After the trial, Scottie becomes institutionalized and is catatonic. Midge comes to visit him and Scottie can’t say a word. Cut to a scene later, and he is back on his feet, still obsessed with a dead woman, walking the street of San Francisco. He stops a woman who is driving Madeline’s car before realizing that Gavin sold it to her before he left town. Gavin told Scottie after the trial that he had to get away, after all that had happened, and so he was moving elsewhere. This leaves Scottie uncertain of what to do with himself. He is obsessed with a dead woman, and it drives him to notice another woman who looks kind of similar to Madeline.
Scotty approaches this other woman, Judy, and asks her a number of questions. He ends by asking her out to dinner. When he leaves the room, we see the truth about Judy.
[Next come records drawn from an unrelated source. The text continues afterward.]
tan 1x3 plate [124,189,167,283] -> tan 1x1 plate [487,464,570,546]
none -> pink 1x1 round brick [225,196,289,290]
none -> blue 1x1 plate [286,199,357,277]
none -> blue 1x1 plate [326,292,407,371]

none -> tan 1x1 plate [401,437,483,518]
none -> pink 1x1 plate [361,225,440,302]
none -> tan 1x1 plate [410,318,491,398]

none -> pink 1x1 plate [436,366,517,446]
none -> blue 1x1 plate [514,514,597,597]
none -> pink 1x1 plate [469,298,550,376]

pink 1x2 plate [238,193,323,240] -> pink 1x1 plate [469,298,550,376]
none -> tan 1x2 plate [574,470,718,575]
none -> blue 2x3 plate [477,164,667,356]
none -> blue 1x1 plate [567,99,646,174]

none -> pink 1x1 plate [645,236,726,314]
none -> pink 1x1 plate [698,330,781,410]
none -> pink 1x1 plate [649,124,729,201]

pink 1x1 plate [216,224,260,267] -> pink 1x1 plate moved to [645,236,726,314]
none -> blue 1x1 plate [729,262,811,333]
At this point, the audience is being told more than the protagonist knows. That’s some dangerous ground to be on. You don’t want your audience getting too far ahead of the main character, because, among other reasons, you are revealing the big twist with a good deal fo the film still to go. In this case, however, it works, and the reason why it becomes necessary is because Scottie is about to go on a rampage whereby he continues to physically try to change Judy so that she looks like Madeline, and for seem reason Judy keeps going along with it. Any other woman would walk out on Scottie right then and there, but Madeline doesn’t. And knowing the twist about her increases the believability of why she would stay. We now know that she has feelings for Scottie and isn’t just some regular woman being pushed around into changing her appearance by a psycho.
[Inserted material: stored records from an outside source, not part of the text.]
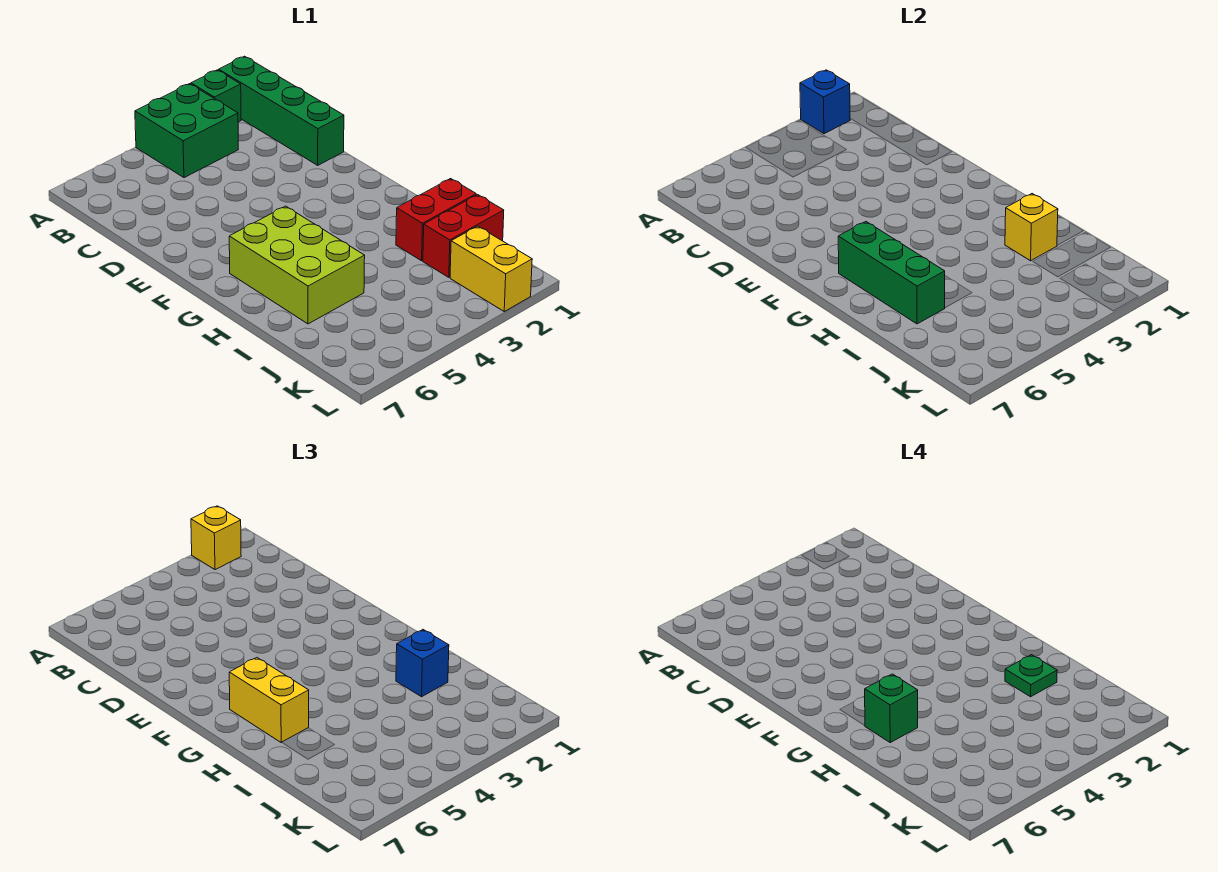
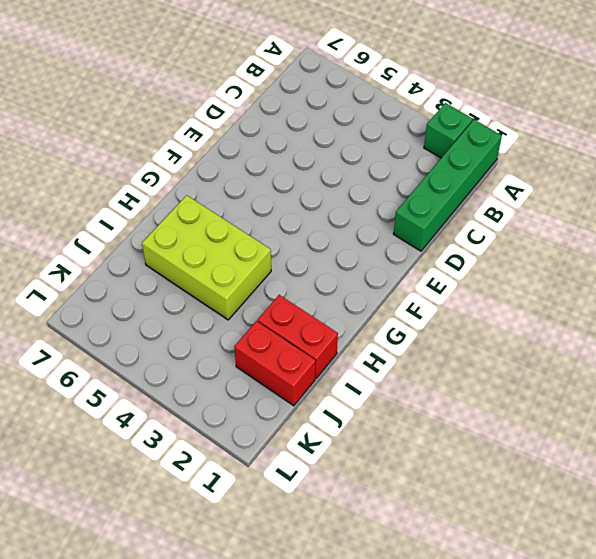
lime 2x3 brick [142,195,271,320] -> lime 2x3 brick turned to [229,206,365,324]
none -> green 2x2 brick [135,84,238,178]
none -> yellow 1x2 brick [450,226,532,311]
none -> blue 1x1 brick [800,70,850,134]

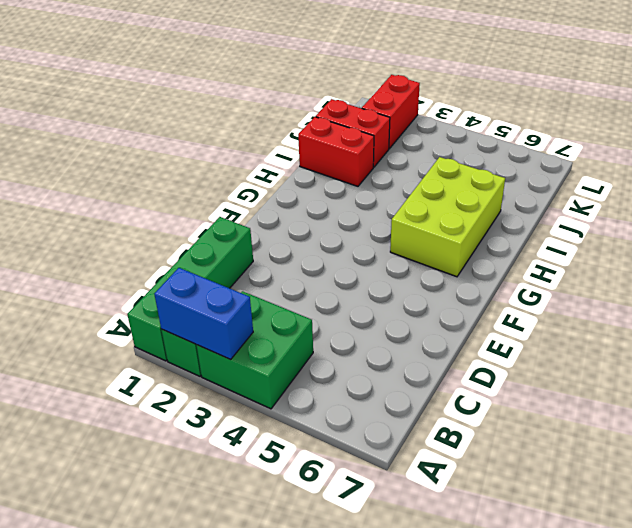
blue 1x2 brick [154,268,253,359] -> blue 1x1 brick [800,70,850,134]
red 1x2 brick [362,75,420,149] -> yellow 1x2 brick [450,226,532,311]
none -> green 1x3 brick [838,222,945,324]
none -> yellow 1x1 brick [1005,194,1058,261]
none -> yellow 1x1 brick [191,506,241,570]

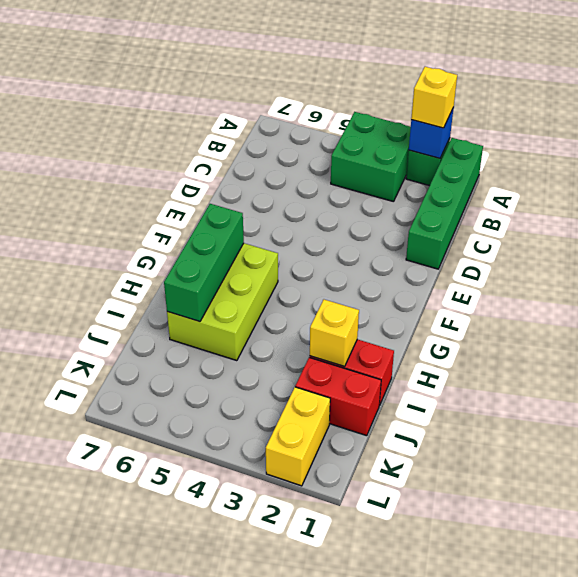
none -> yellow 1x2 brick [229,658,309,742]
none -> blue 1x1 brick [396,630,449,697]
none -> green 1x1 brick [865,674,918,742]

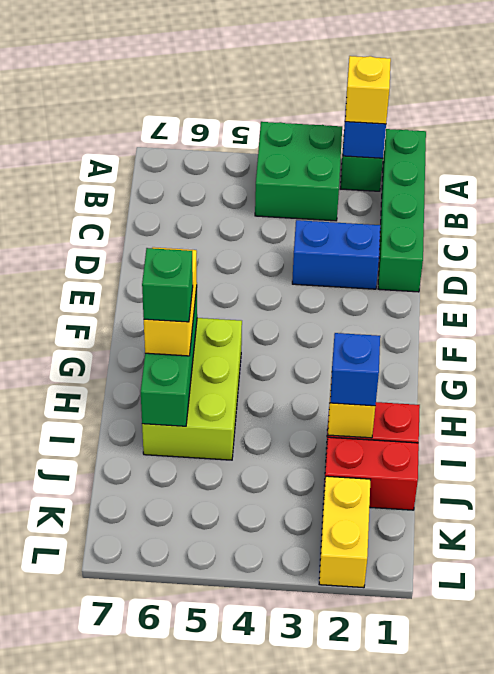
blue 1x2 brick [292,220,380,289] -> none
none -> green 1x1 plate [1005,655,1057,697]

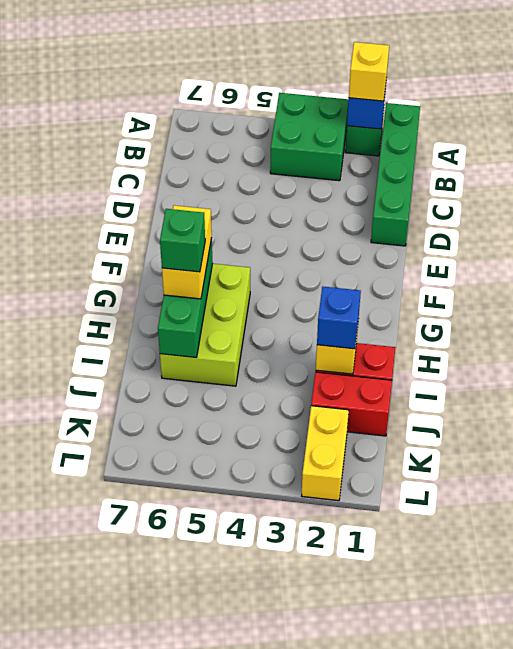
none -> green 1x1 plate [1005,655,1057,697]

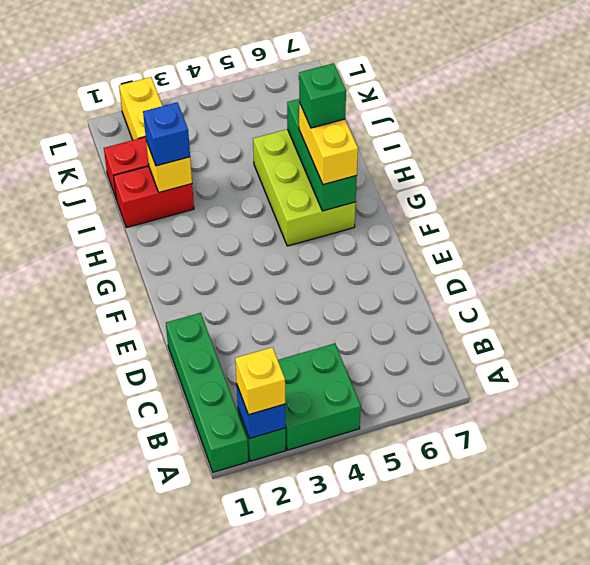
none -> green 1x1 plate [1005,655,1057,697]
And yet, despite knowing the twist and not only seeing what really happened, but also hearing Judy explain it in a letter she is writing, we still have questions. It isn’t until the end of the movie, when Scottie starts making sense of things himself, that we get to hear a real explanation and make sense of it all. And it is one hell of an explanation. The final moment of the movie is disturbing and also unnecessary, but this is anything but the usual film, and so an unexpected ending fits right into place. Another strange situation is that the villain of the film, who is responsible for the whole mess, is never pursued. Instead, this movie isn’t about that man or the Madeline case. It’s about Scottie and how he lets an obsession turn him into a basket case.
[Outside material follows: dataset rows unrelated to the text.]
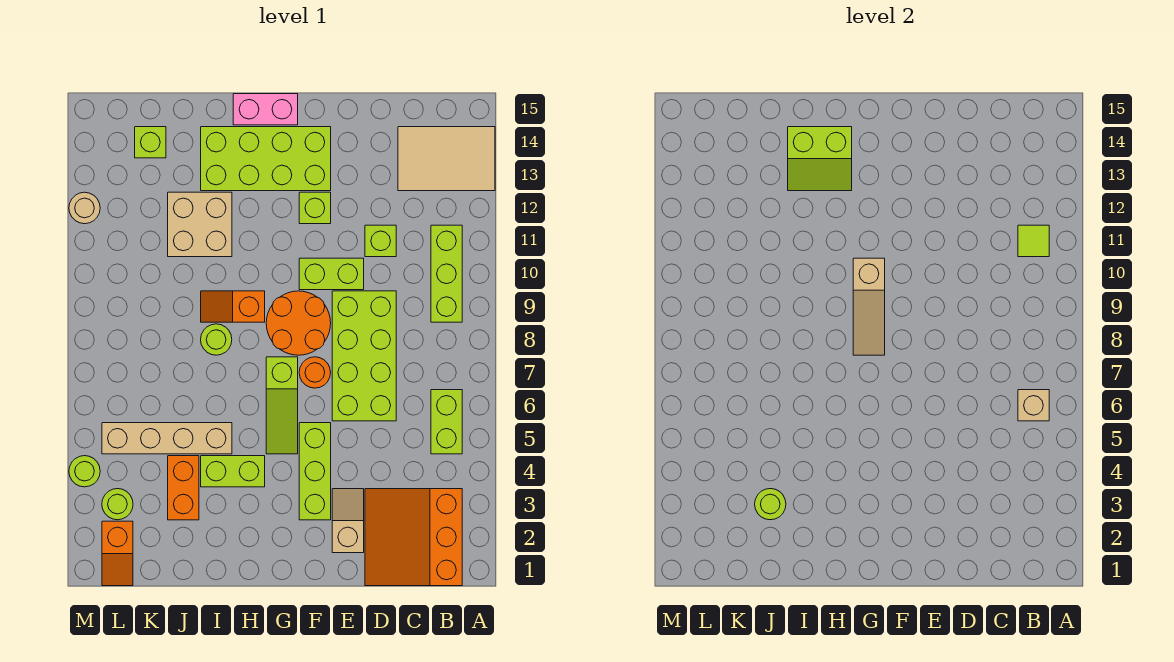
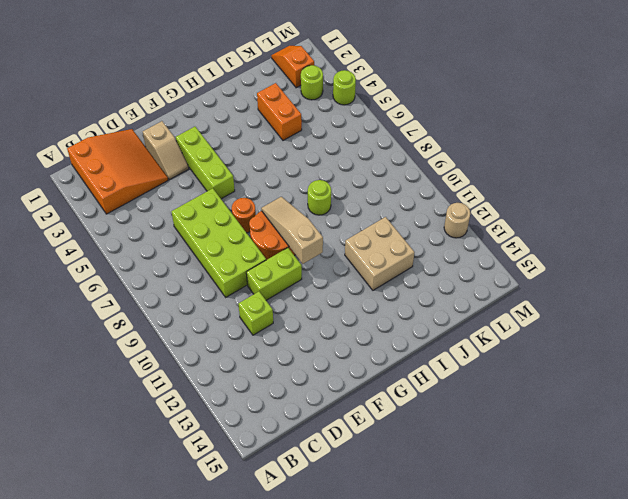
none -> tan 2x3 tile [398,127,495,191]
none -> lime 1x2 brick [431,390,462,454]
none -> lime 1x3 brick [431,225,462,322]
none -> lime 1x1 brick [299,192,331,224]

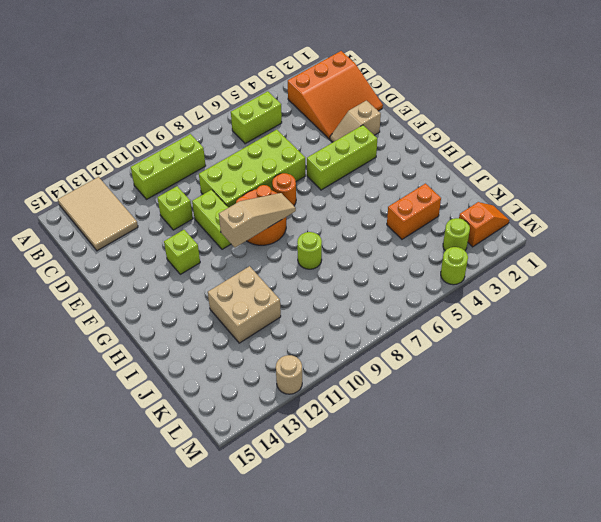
none -> lime 2x4 brick [201,127,331,191]
none -> lime 1x3 slope [266,357,298,454]
none -> pink 1x2 brick [233,94,298,125]
none -> lime 1x2 brick [201,456,265,487]

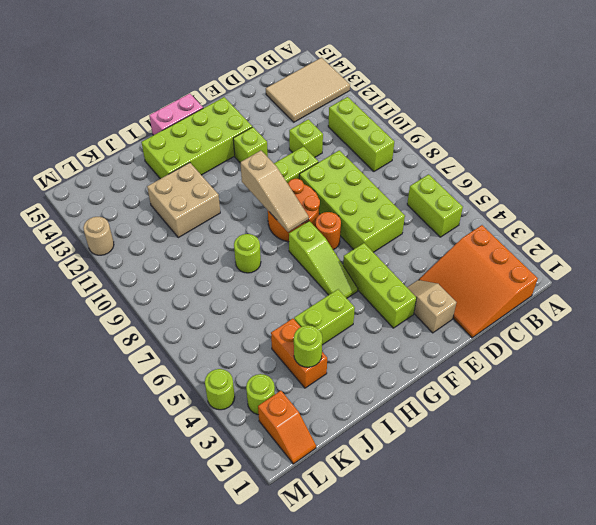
none -> orange 1x2 slope [201,291,265,322]
none -> tan 1x4 brick [102,423,232,454]
none -> lime 1x1 brick [135,127,166,158]
none -> tan 1x1 brick [1018,390,1049,421]

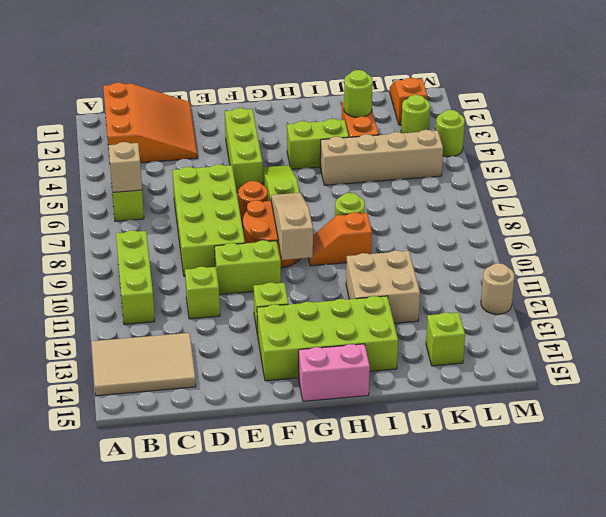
orange 1x2 slope [309,212,372,266] -> orange 1x2 slope turned to [201,291,265,322]
none -> tan 1x2 slope [332,489,364,553]
none -> lime 1x1 tile [1018,225,1049,257]
none -> lime 2x2 slope [788,127,852,191]

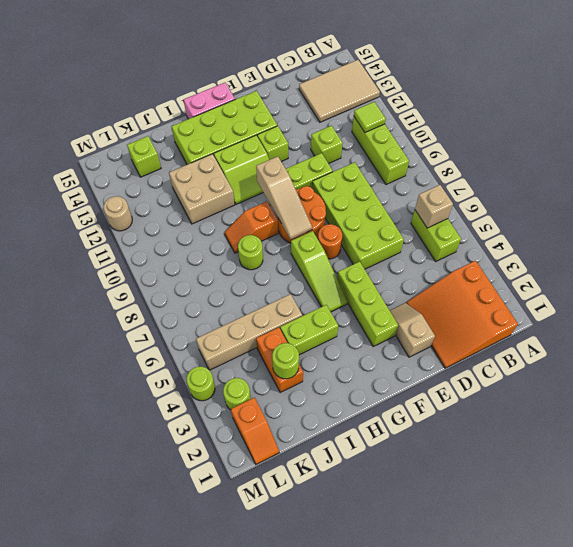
lime 2x2 slope [214,135,269,204] -> lime 2x2 slope moved to [788,127,852,191]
Vertigo is one of the darkest psychological movies around and there’s one name that deserves a lot of credit for that. It’s not Hitchcock or Jimmy Stewart, but Bernard Herman. This man is the composer for the movie, (as well as others, such as Pschycho,) and his score here is absolutely haunting. It’s the reason why Hitchcock is able to give us some lenghty and even slow scenes of one character following another. The music keeps it all running smoothly, holding us on the edges of our seats with tension. There are definitely some questionable story elements here such as the fact that Scottie is having an affair with the wife of the man who hired him, and also how many other possibilties there are to the Madeline – Carlotta case, besides that she believes she is this woman reincarnated. For example, the two men sitting around discussing this never ponder that maybe Madeline found out about Carlotta from someone besides her mother. Instead, they react as though if her mother didn’t tell her, then it must mean she doesn’t know. So there are definitely some flaws, but the overall story and twists are fantastic and the movie really captures the tone and keeps you in suspense.